Pickfair was an 18-acre estate in the city of Beverly Hills, California designed by architect Wallace Neff for silent film actors Douglas Fairbanks and Mary Pickford. Coined "Pickfair" by the press, it was one of the most celebrated homes in the world.Life Magazine described Pickfair as "a gathering place only slightly less important than the White House... and much more fun."
Located at 1143 Summit Drive, in San Ysidro Canyon in Beverly Hills, the property was a hunting lodge when purchased by Fairbanks in 1919 for his bride, Mary Pickford. The newlyweds extensively renovated the lodge, transforming it into a four-story, 25-room mansion complete with stables, servants quarters, tennis courts, a large guest wing, and garages. Remodeled by Wallace Neff in a mock Tudor style, it took five years to complete. Ceiling frescos, parquet flooring, wood paneled halls of fine mahogany and bleached pine, gold leaf and mirrored decorative niches, all added to the authentic charm of Pickfair. The property was said to have been the first private home in the Los Angeles area to include an in-ground swimming pool, in which Pickford and Fairbanks were famously photographed paddling a canoe.
Pickfair featured a collection of Early 18th century English and French period furniture, decorative arts and antiques. Notable pieces in the collection included furniture from the Barberini Palace and the Baroness Burdett-Coutts estate in London. The highlight of any visit to Pickfair was a large collection of Chinese objets d'art collected by Fairbanks and Pickford on their many visits to the Orient. The Pickfair art collection was wide and varied and included paintings by Philip Mercier, Guillaume Seignac, George Romney, and Paul DeLongpre.
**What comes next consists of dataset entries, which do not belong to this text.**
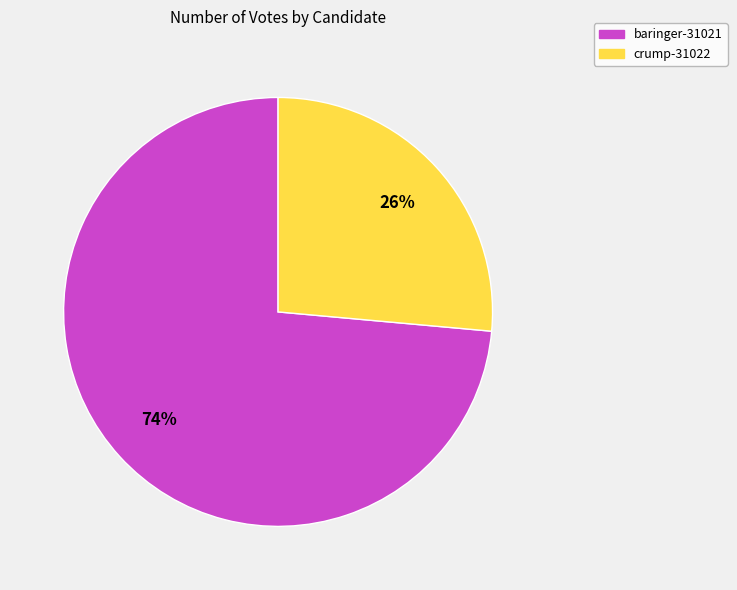

To the nearest percent, what portion does baringer-31021 represent?

74%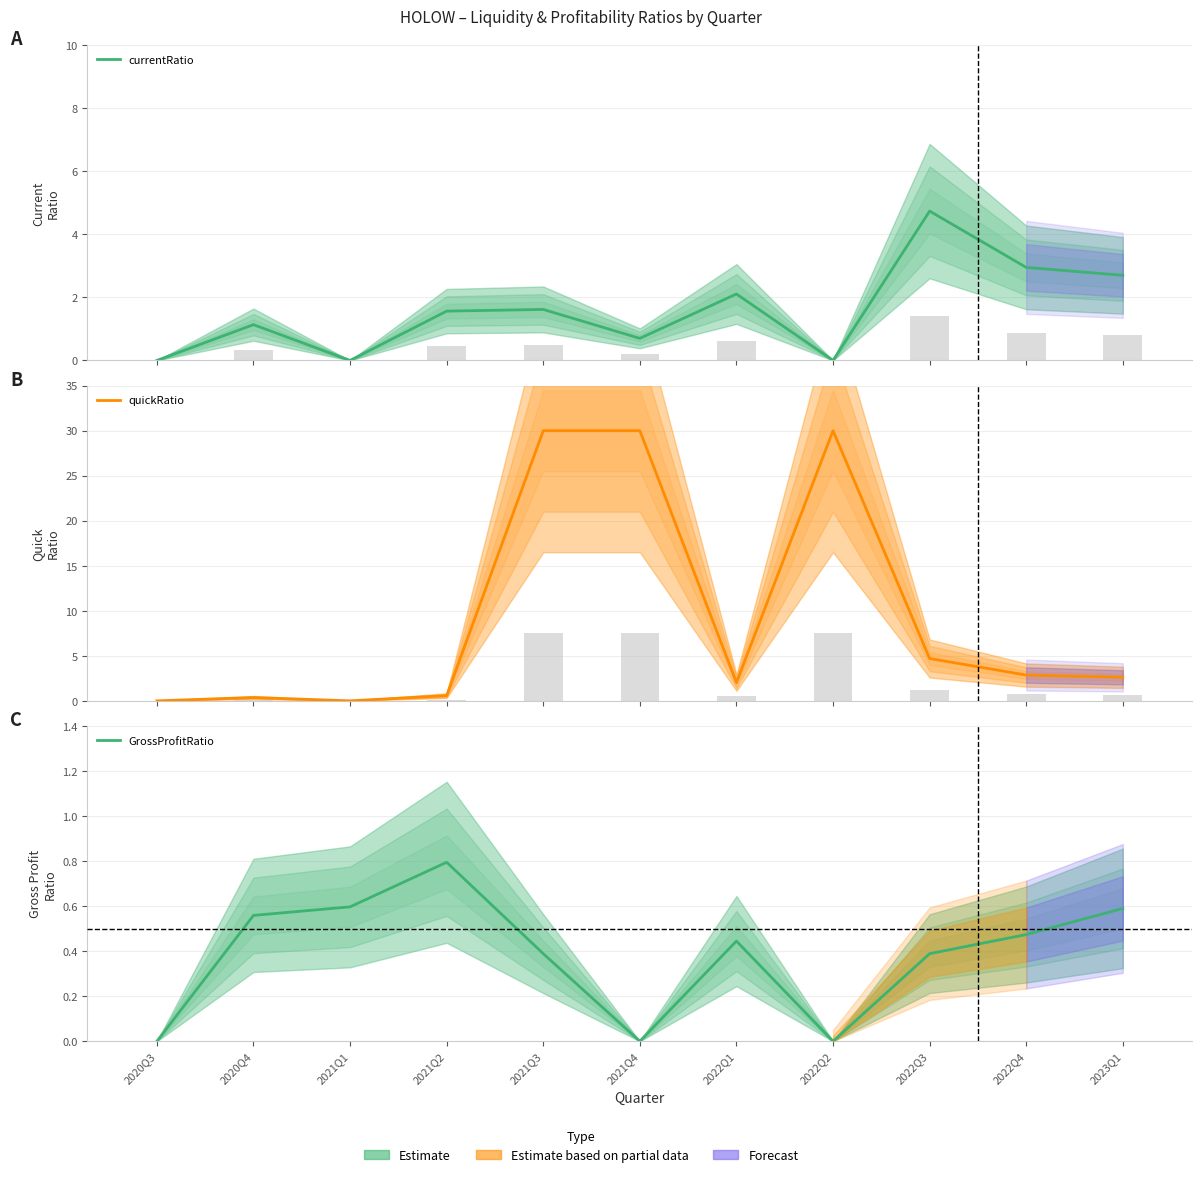

Which category has the lowest value across all series?

2020Q3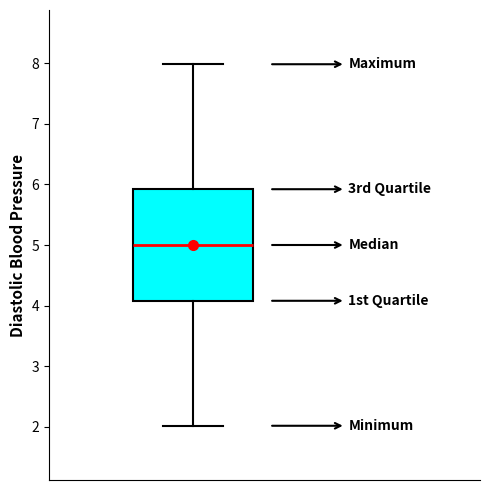

Where does the lower whisker of the box end on the y-axis? The values are not printed on the chart, so give them approximately, as read against the axis.

2.0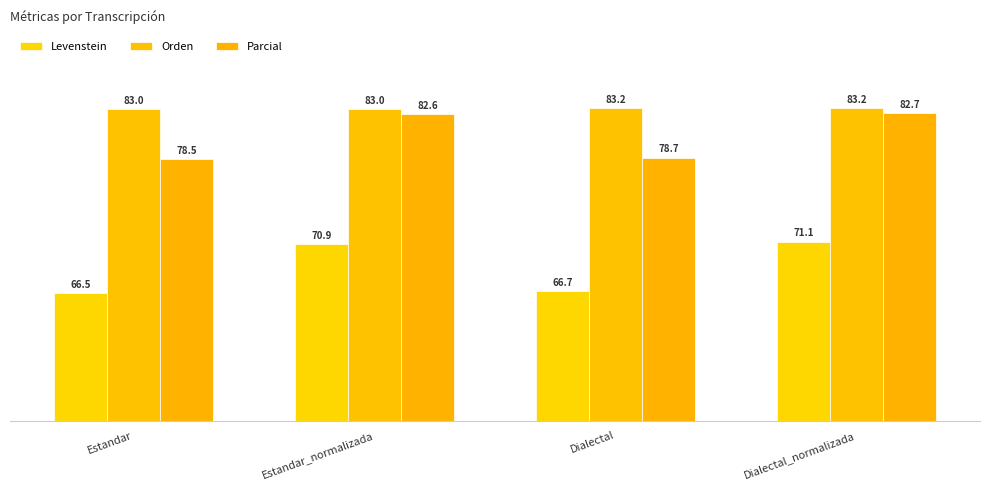

Which series has the largest range (max minus min)?

Levenstein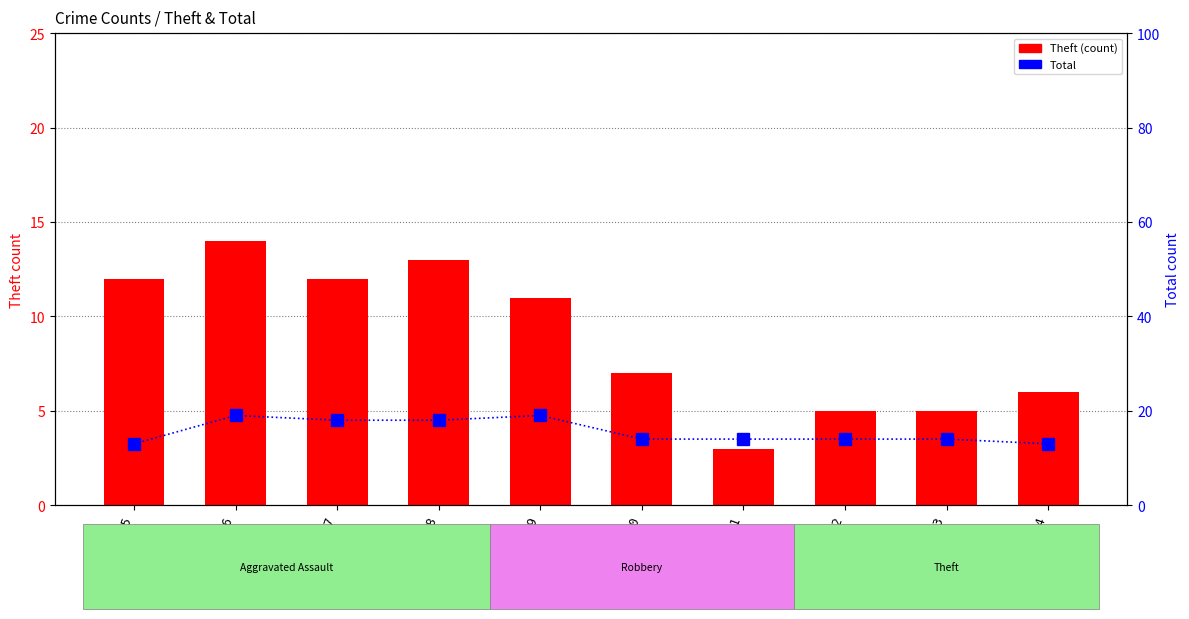

The Total series shows 19 at 2019. True or false?

True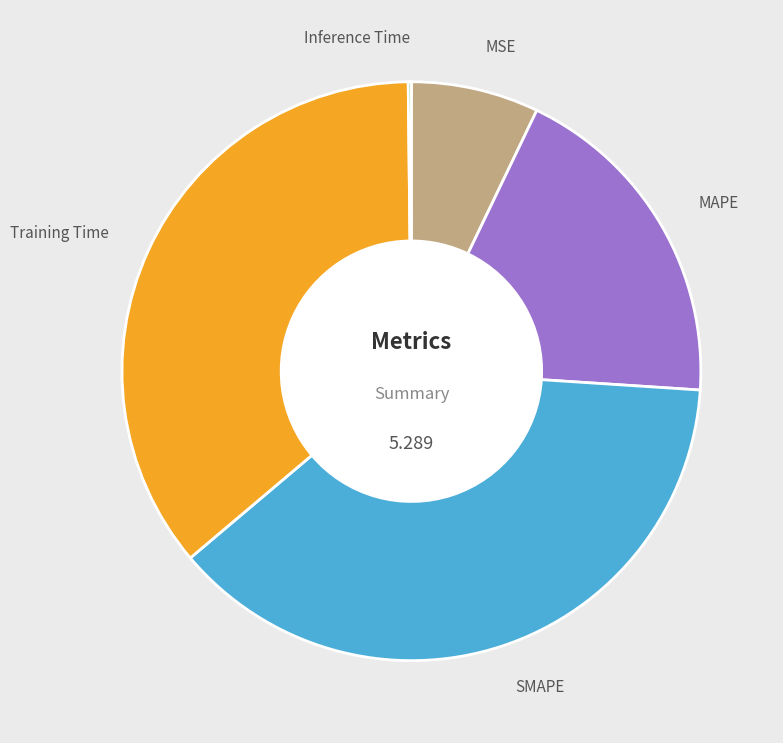

Is there a majority slice in this chart?

No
The mansion also featured an Old West style saloon complete with an ornate burnished mahogany bar obtained from a saloon in Auburn, California as well as paintings by Frederic Remington. In the 1970 Volume 2, Number 10 issue of Mankind Magazine it states there were twelve Remingtons from 1907 purchased from the Cosmopolitan Publishing Company that "were Mary Pickford's gift to her husband, Charles 'Buddy' Rogers". The interior of Pickfair was decorated and updated throughout the years by Marilyn Johnson Tucker, Elsie De Wolfe, Marjorie Requa, Tony Duquette, and Kathryn Crawford.